The other night before my generator died, I was watching a Frontline episode about the state of anti-terrorism security within the EU, and it appears that terrorists are able to exploit the freedom of movement which is possible in Europe now that borders between countries have become less of an obstruction. In 2008, Ecuador’s National Assembly approved a new constitution that recognizes unfettered mobility across borders as a basic human right. Now some analysts claim Ecuador’s policies have made that country a conduit for terrorists and human trafficking, and a security threat for the entire Western Hemisphere. Donald Trump says he wants to build a “great wall” along the US border with Mexico, but anyone who lives on the border knows this is more complicated than Trump acknowledges and will likely prove to be an election-season pipe dream. This emphasis on a border with Mexico is also in marked contrast to a tradition of trans-border migration which existed for hundreds (perhaps thousands) of years before the arrival of the white man in the early 1800s.

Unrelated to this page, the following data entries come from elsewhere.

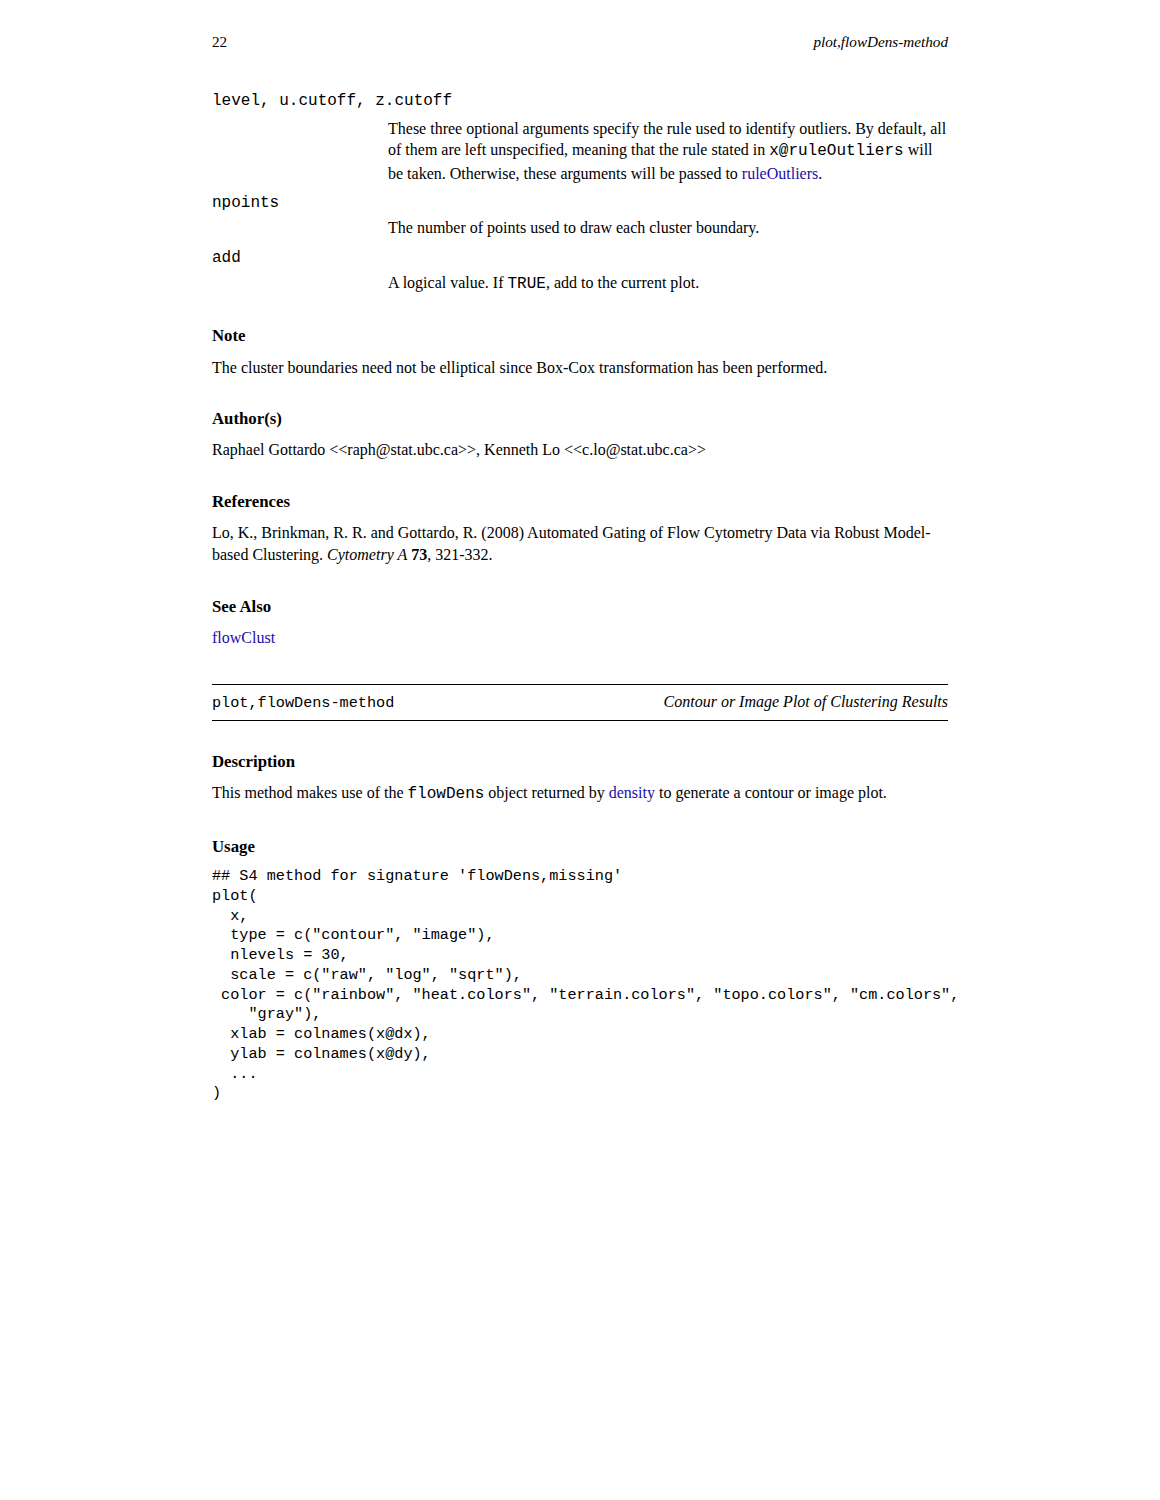22 plot,flowDens-method
level, u.cutoff, z.cutoff
These three optional arguments specify the rule used to identify outliers. By default, all of them are left unspecified, meaning that the rule stated in x@ruleOutliers will be taken. Otherwise, these arguments will be passed to ruleOutliers.
npoints
The number of points used to draw each cluster boundary.
add
A logical value. If TRUE, add to the current plot.
Note
The cluster boundaries need not be elliptical since Box-Cox transformation has been performed.
Author(s)
Raphael Gottardo <<raph@stat.ubc.ca>>, Kenneth Lo <<c.lo@stat.ubc.ca>>
References
Lo, K., Brinkman, R. R. and Gottardo, R. (2008) Automated Gating of Flow Cytometry Data via Robust Model-based Clustering. Cytometry A 73, 321-332.
See Also
flowClust
plot,flowDens-method Contour or Image Plot of Clustering Results
Description
This method makes use of the flowDens object returned by density to generate a contour or image plot.
Usage
## S4 method for signature 'flowDens,missing'
plot(
  x,
  type = c("contour", "image"),
  nlevels = 30,
  scale = c("raw", "log", "sqrt"),
 color = c("rainbow", "heat.colors", "terrain.colors", "topo.colors", "cm.colors",
    "gray"),
  xlab = colnames(x@dx),
  ylab = colnames(x@dy),
  ...
)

In his first prolonged interview since being elected, Donald Trump still says he’ll build a border wall and that he’ll deport millions of people who are in the US illegally. Saying that his administration will deport “probably 2 million”—and possibly 3 million—people who are in the country illegally, Trump told 60 Minutes’ Lesley Stahl that he wants to secure the border. Trump also seemed willing to consider the plan some of his fellow Republicans have aired, of securing some parts of the border with a fence.
Yet, all this notwithstanding, it has been written that the world impoverishes itself much more through the blocking international migration than any other single act of international policy. Large numbers of people wish to move permanently to other countries—more than 40% of adults in the poorest of nations. But most of them are either ineligible for any form of legal movement or face waiting lists of a decade or more. Walls are a human creation, and hobble the global economy, costing the world roughly half its potential economic product.
The internet makes it possible for young Africans or Afghans to see with one click of a mouse how Europeans and Americans live. People no longer compare their lives with those of their neighbors but with the planet’s most prosperous inhabitants. The next revolution requires no ideology, political movement, or political leader. You change not the government but the geography. To change your life you need a boat, not a party. It is easier to cross national borders than class barriers.
A worker’s economic productivity depends much more on location than skill. A taxi driver in Ethiopia’s capital, no matter how talented and industrious, cannot earn more than a few thousand dollars a year. The same person doing the same job in New York City can easily earn $35,000 a year. The reason people will pay him that much is that his driving adds more than $35,000 of value to New York’s economy—much more value than his actions can add to the Ethiopian economy.
Simply changing a worker’s location can massively enrich the world economy. And stopping such movement massively impoverishes it.
Many in the EU feel overwhelmed—not by the 1 million and more refugees who have asked for asylum but by the prospect of a future in which their borders are constantly breached by migrants.
The future ageing and shrinking of the incumbent population painted by demographers is frightening even to some of the more robust Europeans. The majorities who feel under threat have emerged as an influential force in politics.
Many people fear that even a minor increase in international migration will wreck their own economies and societies. Those fears deserve a hearing. They are old fears, of the kind that filled US newspapers a century ago. The US population subsequently quadrupled, largely through immigration to already-settled areas. Today, even in crisis, America is the richest country in the world.
It occurs to me that one of the great questions of our age is whether we will rely on external borders to help regulate society, versus internal boundaries. As external borders become more porous, there is unfortunately a corresponding degradation of constraints on the individual. While both of these developments are welcomed from a freedom (non-coercive) perspective, the lessening of internal boundaries is unfortunate from a self-control point-of-view. It seems to me that this situation is a formula for total anarchy (in the worst sense of the term).
I am all for self-regulation by the individual, but many people today (maybe most?) are not prepared for this responsibility. Our current election proves that.